Per-TU __constant__ memory in CUDA is a trap. Template instantiation across dozens of .cu files means each gets its own copy. cudaMemcpyToSymbol only writes to the calling TU’s copy. I lost hours debugging alpha scaling before I understood this.
the numbers
prefill — turbo3 vs f16 KV (RTX 5090)
| Model | pp512 | pp32K | pp65K | pp131K |
|---|---|---|---|---|
| Qwen3.5-35B f16 | 7,033 | 6,395 | 5,806 | OOM |
| Qwen3.5-35B turbo3 | 6,877 (-2.2%) | 6,277 (-1.8%) | 5,707 (-1.7%) | 4,702 |
| Mistral-24B f16 | 5,322 | 3,920 | 3,005 | OOM |
| Mistral-24B turbo3 | 5,148 (-3.3%) | 3,740 (-4.6%) | 2,918 (-2.9%) | 1,717 |
| GLM-4.7 f16 | 6,869 | 3,080 | 1,970 | OOM |
| GLM-4.7 turbo3 | 6,767 (-1.5%) | 3,063 (-0.5%) | 1,957 (-0.7%) | 1,074 |
f16 OOMs at 131K context on every model. turbo3 still runs.
quality — turbo3 vs q4_0 KV (Qwen3.5-35B)

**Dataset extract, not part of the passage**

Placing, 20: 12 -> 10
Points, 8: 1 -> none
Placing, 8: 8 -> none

| Metric | f16 | q4_0 (4.5 bpv) | turbo3 (3.4 bpv) | turbo2 (2.4 bpv) |
|---|---|---|---|---|
| PPL @2K | 5.754 | 5.805 | 5.772 | 5.799 |
| PPL @8K | 5.975 | 6.009 | 6.023 | 5.986 |
| Mean KLD | — | 0.02278 | 0.02220 | 0.02743 |
| NIAH 4-32K | 19/20 | 20/20 | 20/20 | 18/20 |
turbo3 at 3.4 bpv matches q4_0 quality (4.5 bpv) with 25% less V memory and perfect needle-in-a-haystack retrieval. turbo2 at 2.4 bpv is viable but starts missing needles past 16K.
TQ4_1S weight compression
| Config | pp512 | tg128 | VRAM |
|---|---|---|---|
| Load-time q8_0 (default) | 13,291 | 175 | 7.5 GiB |
| Native TQ4_1S | 5,492 | 226 | 4.5 GiB |
Native decode is +29% faster at 40% less VRAM. The cost is slower prefill.
what I learned
Autoresearch works. The __byte_perm trick at experiment 12 is the kind of optimization a human spends days on. The agent found it overnight by trying approaches a human would dismiss out of stubbornness or boredom.

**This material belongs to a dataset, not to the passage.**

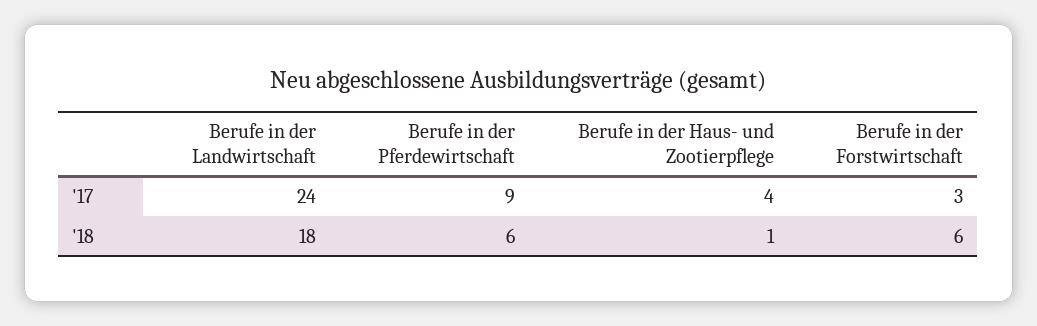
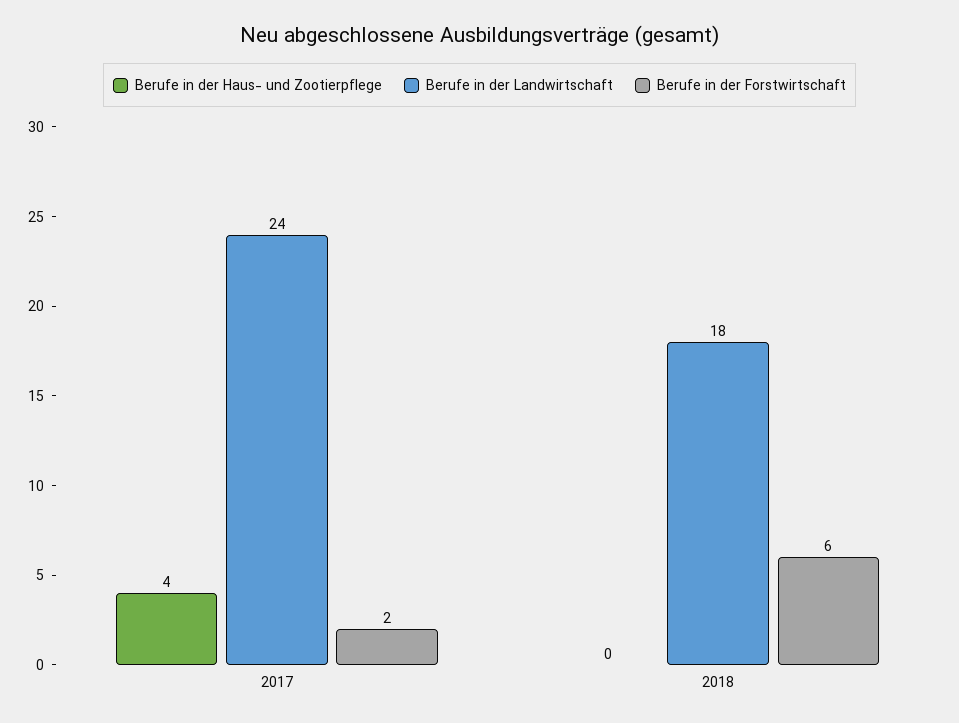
Berufe in der Pferdewirtschaft, '17: 9 -> none
Berufe in der Forstwirtschaft, '17: 3 -> 2
Berufe in der Pferdewirtschaft, '18: 6 -> none
Berufe in der Haus- und Zootierpflege, '18: 1 -> 0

The prefill/decode tradeoff is fundamental. Compressed formats save bandwidth (good for decode) but need decompression (bad for prefill). There’s no free lunch.
Per-TU __constant__ memory in CUDA is a trap. I lost hours to it.

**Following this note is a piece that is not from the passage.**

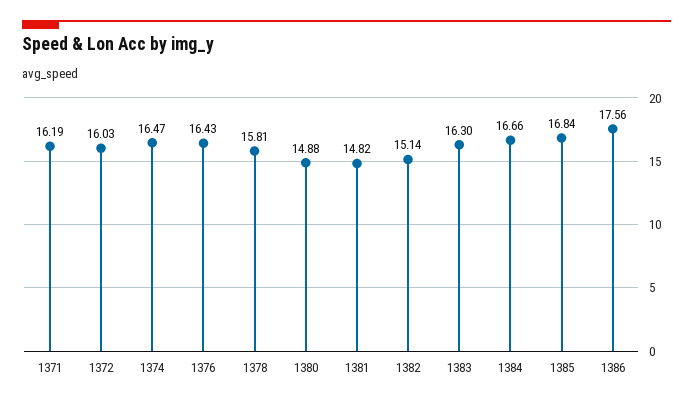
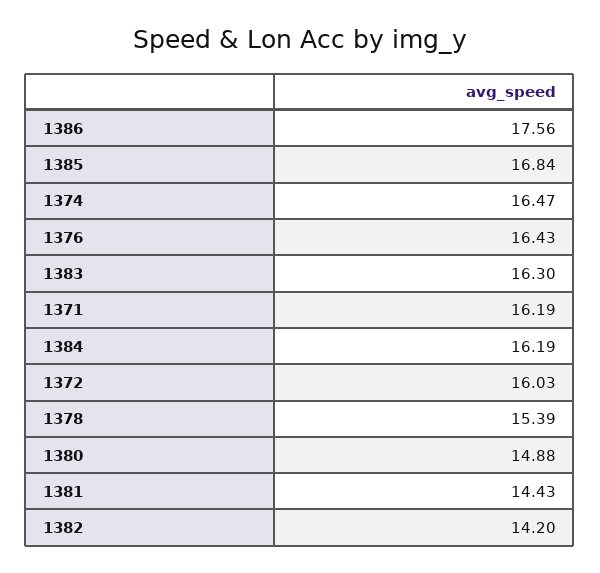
1378: 15.81 -> 15.39
1381: 14.82 -> 14.43
1382: 15.14 -> 14.2
1384: 16.66 -> 16.19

Auto-asymmetric is essential. GQA models with high K:Q ratios catastrophically amplify K quantization error. Detecting this automatically and upgrading K is the difference between “works” and “PPL 2887.”
Test on the exact model. Alpha scaling helps 14% on Mistral, 0% on GLM. Benchmark results from one model don’t generalize.
by the numbers
- 140 commits across 12 days
- 6 PRs (4 merged, 2 open)
- 119 autoresearch experiments (86 weight + 33 KV FA)
- 3.5x decode speedup on the TQ4_1S weight kernel (68 → 240 t/s)
- 2.7x KV compression with <1% PPL loss and perfect NIAH
- 131K context where f16 OOMs on 32 GB
The fork: github.com/TheTom/llama-cpp-turboquant. PRs #3, #24, #30, #36, #53, #57, plus the feature/cuda-alpha-scaling branch.